(Exercise): Continue the piece about trying on lingerie received as bridal shower gifts, starting right after its last sentence.

***** Passage for review

I now have a sizeable collection of truly lingerie-ish things, many of them bridal shower gifts. What’s interesting about the bridal shower is that you really get a menagerie of other people’s sexual personas or—which is equally interesting—their guesses about yours. I have tried several of them out. To wit:

  • A lovely sea-green silky set of pajamas–tank top and pants, with delicate pink lattice-work at the bodice. Tasteful and lots of coverage, but soft and elegant. I LOVE this.
  • An astonishing hot-pink polyester creation with no shape at all, but string straps and lots of orange splotches. To wear it properly I’d need curlers and a cigarette. Not a contender.
  • Black baby-doll with matching thong (bow on the butt!) and hot pink lacing. Good in theory, actually makes me look pregnant and stumpy. In addition to which, I feel a bit artificial in a thong—a garment that my bottom will never find comfortable.
  • White leopard-print boy-short set with spaghetti-strap tank and turquoise lace at the sides and top. Little silver cat charms hang off both. (I try not to think about this.) While I’m not a fan of animal-print, this is, in shape, anyway, the sort of thing I might wear anyway.

**********
***** The data

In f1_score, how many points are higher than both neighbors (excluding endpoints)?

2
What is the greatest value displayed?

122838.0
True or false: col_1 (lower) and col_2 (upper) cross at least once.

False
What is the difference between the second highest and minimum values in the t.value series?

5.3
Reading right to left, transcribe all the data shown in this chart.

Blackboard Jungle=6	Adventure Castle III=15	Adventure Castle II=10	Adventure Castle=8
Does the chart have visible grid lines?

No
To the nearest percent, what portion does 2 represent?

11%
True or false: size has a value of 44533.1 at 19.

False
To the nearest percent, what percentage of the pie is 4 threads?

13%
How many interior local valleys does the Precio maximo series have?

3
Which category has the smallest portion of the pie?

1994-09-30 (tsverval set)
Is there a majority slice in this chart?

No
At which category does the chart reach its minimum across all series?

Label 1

**********

(Expected answer):
  • Long white silky nightgown with corset-lacing down the back, which dips dramatically to the butt-crack. Fits well—could actually be an awesome dress in different circumstances—but really does scream Virgin Being Deflowered.
  • Baggier long white sheer nightgown with sheer sheath on top, understated butterfly embroidery. VBD.
  • Lovely long-sleeved white men’s-style pajama set—thin cotton, nearly translucent—with embroidery and lapels. I love this, but don’t think it quite counts as lingerie. I might be wrong. Verdict TBA.
  • Pale pink short shiny silky sheath (say THAT three times fast!) with big Georgia O’Keefey flowers and soft sheer straps. In this look I like (as you brilliantly put it) shrimp-like. And odd.

My biggest issue with the whole question, as I’ve mentioned to you, is the theatrical part of it. It’s not the clothes themselves, it’s the attitude the clothes seem to be demanding of us (and of our men). Bras and panties may be fun and also inconvenient, but above all they are Bossy. “React To Me!” they scream, while we—the mere humans—try, usually unsuccessfully, to live up to all they promise.

However, this is something we can figure out. Now that the boobs have gone down a bit I can experiment more, and I intend to. Let’s figure this lingerie thing out! Let’s find your fantasy negligee! And mine! And make them fit into our flawed but affable lives! To Oz!!!!



(Carla Fran’s original post, “Panties and Bras,” is here.)

Age, grace, and so on.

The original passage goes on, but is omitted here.